## ENTRIES SHOWN

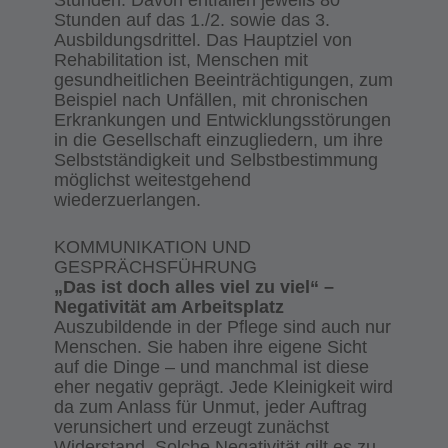
Stunden auf das 1./2. sowie das 3.
Ausbildungsdrittel. Das Hauptziel von
Rehabilitation ist, Menschen mit
gesundheitlichen Beeinträchtigungen, zum
Beispiel nach Unfällen, mit chronischen
Erkrankungen und Entwicklungsstörungen
in die Gesellschaft einzugliedern, um ihre
Selbstständigkeit und Selbstbestimmung
möglichst weitestgehend
wiederzuerlangen.
KOMMUNIKATION UND
GESPRÄCHSFÜHRUNG
„Das ist doch alles viel zu viel“ –
Negativität am Arbeitsplatz
Auszubildende in der Pflege sind auch nur
Menschen. Sie haben ihre eigene Sicht
auf die Dinge – und manchmal ist diese
eher negativ geprägt. Jede Kleinigkeit wird
da zum Anlass für Unmut, jeder Auftrag
verunsichert und erzeugt zunächst
Widerstand. Solche Negativität gilt es zu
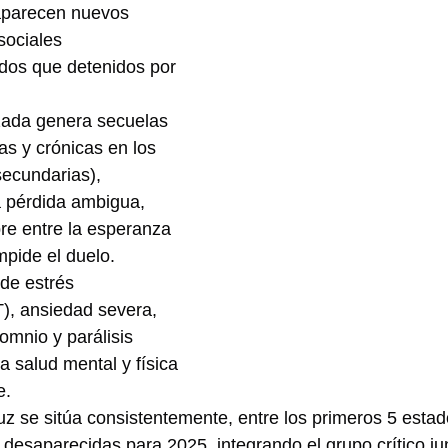
 aparecen nuevos 
sociales
os que detenidos por 
zada genera secuelas 
as y crónicas en los 
secundarias), 
a pérdida ambigua, 
re entre la esperanza 
mpide el duelo. 
de estrés 
), ansiedad severa, 
omnio y parálisis 
la salud mental y física 
e.
uz se sitúa consistentemente, entre los primeros 5 esta
esaparecidas para 2025, integrando el grupo crítico jun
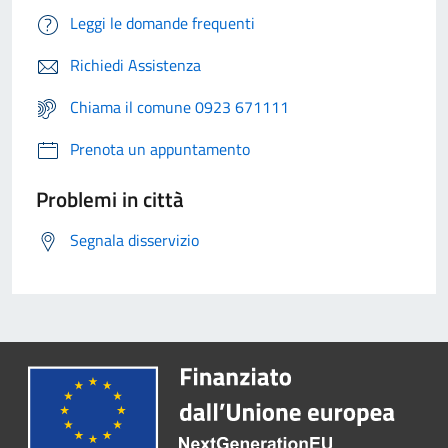
Leggi le domande frequenti
Richiedi Assistenza
Chiama il comune 0923 671111
Prenota un appuntamento
Problemi in città
Segnala disservizio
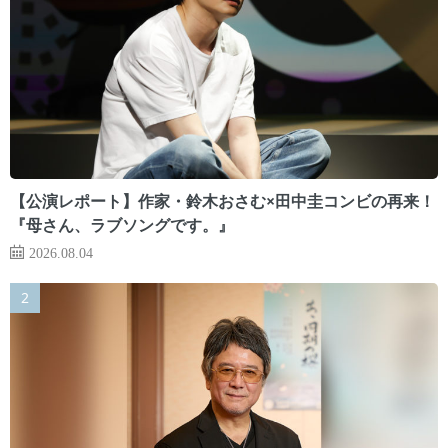
【公演レポート】作家・鈴木おさむ×田中圭コンビの再来！
『母さん、ラブソングです。』
2026.08.04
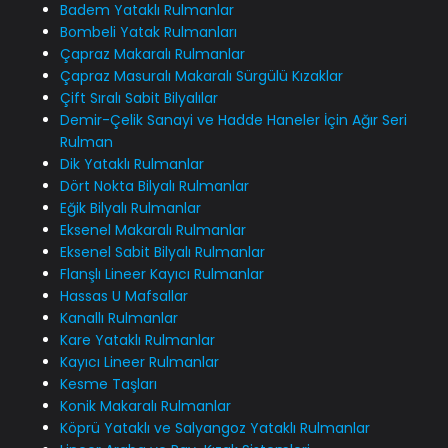
Badem Yataklı Rulmanlar
Bombeli Yatak Rulmanları
Çapraz Makaralı Rulmanlar
Çapraz Masuralı Makaralı Sürgülü Kızaklar
Çift Sıralı Sabit Bilyalılar
Demir-Çelik Sanayi ve Hadde Haneler İçin Ağır Seri
Rulman
Dik Yataklı Rulmanlar
Dört Nokta Bilyalı Rulmanlar
Eğik Bilyalı Rulmanlar
Eksenel Makaralı Rulmanlar
Eksenel Sabit Bilyalı Rulmanlar
Flanşlı Lineer Kayıcı Rulmanlar
Hassas U Mafsallar
Kanallı Rulmanlar
Kare Yataklı Rulmanlar
Kayıcı Lineer Rulmanlar
Kesme Taşları
Konik Makaralı Rulmanlar
Köprü Yataklı ve Salyangoz Yataklı Rulmanlar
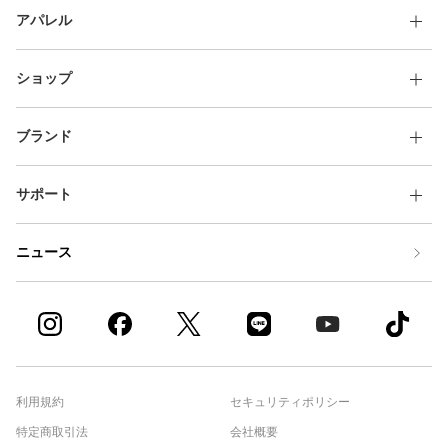
アパレル
ショップ
ブランド
サポート
ニュース
利用規約
セキュリティポリシー
特定商取引法
会社概要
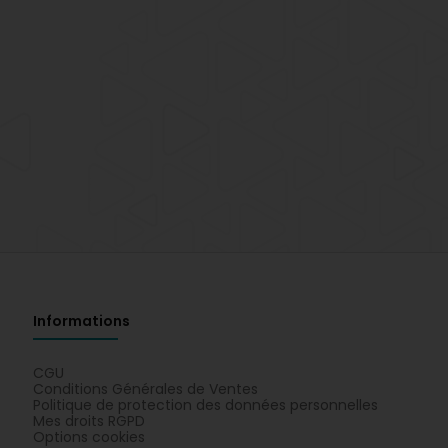
Informations
CGU
Conditions Générales de Ventes
Politique de protection des données personnelles
Mes droits RGPD
Options cookies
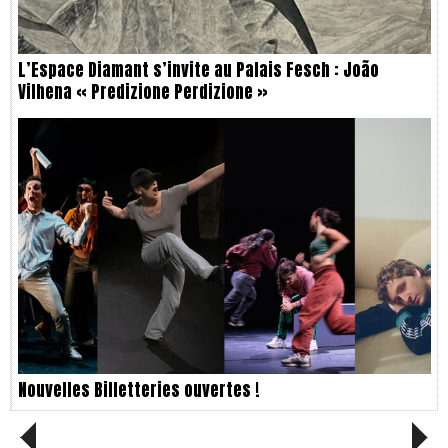
L’Espace Diamant s’invite au Palais Fesch : João
Vilhena « Predizione Perdizione »
Nouvelles Billetteries ouvertes !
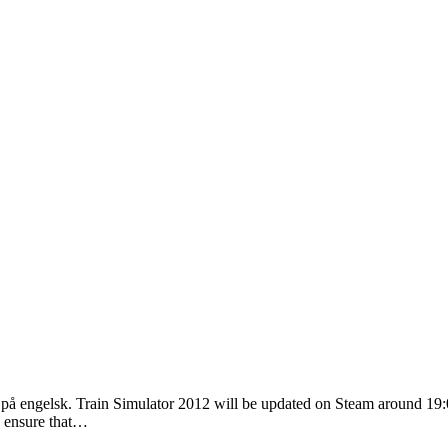
r på engelsk. Train Simulator 2012 will be updated on Steam around 19:
o ensure that…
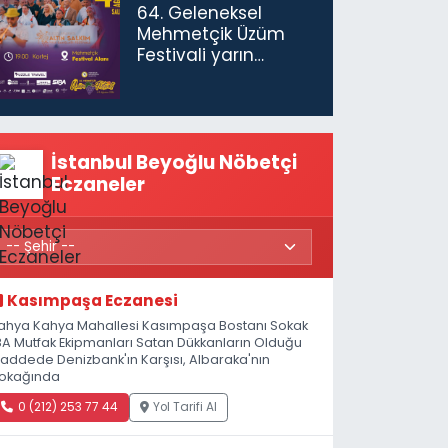
64. Geleneksel
Mehmetçik Üzüm
Festivali yarın
başlıyor
İstanbul Beyoğlu Nöbetçi
Eczaneler
Kasımpaşa Eczanesi
ahya Kahya Mahallesi Kasımpaşa Bostanı Sokak
8A Mutfak Ekipmanları Satan Dükkanların Olduğu
addede Denizbank'ın Karşısı, Albaraka'nın
okağında
0 (212) 253 77 44
Yol Tarifi Al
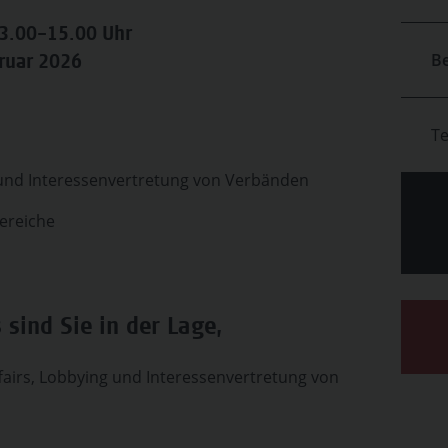
13.00–15.00 Uhr
B
ruar 2026
T
g und Interessenvertretung von Verbänden
ereiche
sind Sie in der Lage,
fairs, Lobbying und Interessenvertretung von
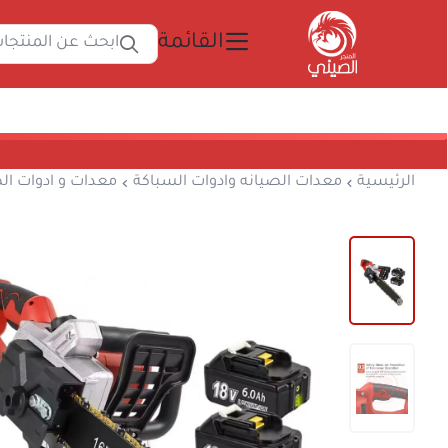
القائمة
ابحث 
المتجر الصيني
الرئيسية
معدات الصيانه وادوات السباكة
معدا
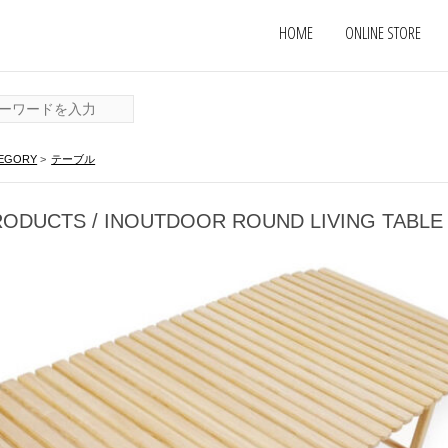
HOME
ONLINE STORE
EGORY
>
テーブル
ODUCTS / INOUTDOOR ROUND LIVING TABLE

## ACTION ITEM
Print the text read from every one of the entries above, line for line and in the same order, without the pictures.

## YOUR RESPONSE
Stunden auf das 1./2. sowie das 3.
Ausbildungsdrittel. Das Hauptziel von
Rehabilitation ist, Menschen mit
gesundheitlichen Beeinträchtigungen, zum
Beispiel nach Unfällen, mit chronischen
Erkrankungen und Entwicklungsstörungen
in die Gesellschaft einzugliedern, um ihre
Selbstständigkeit und Selbstbestimmung
möglichst weitestgehend
wiederzuerlangen.
KOMMUNIKATION UND
GESPRÄCHSFÜHRUNG
„Das ist doch alles viel zu viel“ –
Negativität am Arbeitsplatz
Auszubildende in der Pflege sind auch nur
Menschen. Sie haben ihre eigene Sicht
auf die Dinge – und manchmal ist diese
eher negativ geprägt. Jede Kleinigkeit wird
da zum Anlass für Unmut, jeder Auftrag
verunsichert und erzeugt zunächst
Widerstand. Solche Negativität gilt es zu
 aparecen nuevos 
sociales
os que detenidos por 
zada genera secuelas 
as y crónicas en los 
secundarias), 
a pérdida ambigua, 
re entre la esperanza 
mpide el duelo. 
de estrés 
), ansiedad severa, 
omnio y parálisis 
la salud mental y física 
e.
uz se sitúa consistentemente, entre los primeros 5 esta
esaparecidas para 2025, integrando el grupo crítico jun
Leggi le domande frequenti
Richiedi Assistenza
Chiama il comune 0923 671111
Prenota un appuntamento
Problemi in città
Segnala disservizio
【公演レポート】作家・鈴木おさむ×田中圭コンビの再来！
『母さん、ラブソングです。』
2026.08.04
Badem Yataklı Rulmanlar
Bombeli Yatak Rulmanları
Çapraz Makaralı Rulmanlar
Çapraz Masuralı Makaralı Sürgülü Kızaklar
Çift Sıralı Sabit Bilyalılar
Demir-Çelik Sanayi ve Hadde Haneler İçin Ağır Seri
Rulman
Dik Yataklı Rulmanlar
Dört Nokta Bilyalı Rulmanlar
Eğik Bilyalı Rulmanlar
Eksenel Makaralı Rulmanlar
Eksenel Sabit Bilyalı Rulmanlar
Flanşlı Lineer Kayıcı Rulmanlar
Hassas U Mafsallar
Kanallı Rulmanlar
Kare Yataklı Rulmanlar
Kayıcı Lineer Rulmanlar
Kesme Taşları
Konik Makaralı Rulmanlar
Köprü Yataklı ve Salyangoz Yataklı Rulmanlar
アパレル
ショップ
ブランド
サポート
ニュース
利用規約
セキュリティポリシー
特定商取引法
会社概要
Informations
CGU
Conditions Générales de Ventes
Politique de protection des données personnelles
Mes droits RGPD
Options cookies
L’Espace Diamant s’invite au Palais Fesch : João
Vilhena « Predizione Perdizione »
Nouvelles Billetteries ouvertes !
r på engelsk. Train Simulator 2012 will be updated on Steam around 19:
o ensure that…
64. Geleneksel
Mehmetçik Üzüm
Festivali yarın
başlıyor
İstanbul Beyoğlu Nöbetçi
Eczaneler
Kasımpaşa Eczanesi
ahya Kahya Mahallesi Kasımpaşa Bostanı Sokak
8A Mutfak Ekipmanları Satan Dükkanların Olduğu
addede Denizbank'ın Karşısı, Albaraka'nın
okağında
0 (212) 253 77 44
Yol Tarifi Al
13.00–15.00 Uhr
B
ruar 2026
T
g und Interessenvertretung von Verbänden
ereiche
sind Sie in der Lage,
fairs, Lobbying und Interessenvertretung von
القائمة
ابحث 
المتجر الصيني
الرئيسية
معدات الصيانه وادوات السباكة
معدا
HOME
ONLINE STORE
EGORY
>
テーブル
ODUCTS / INOUTDOOR ROUND LIVING TABLE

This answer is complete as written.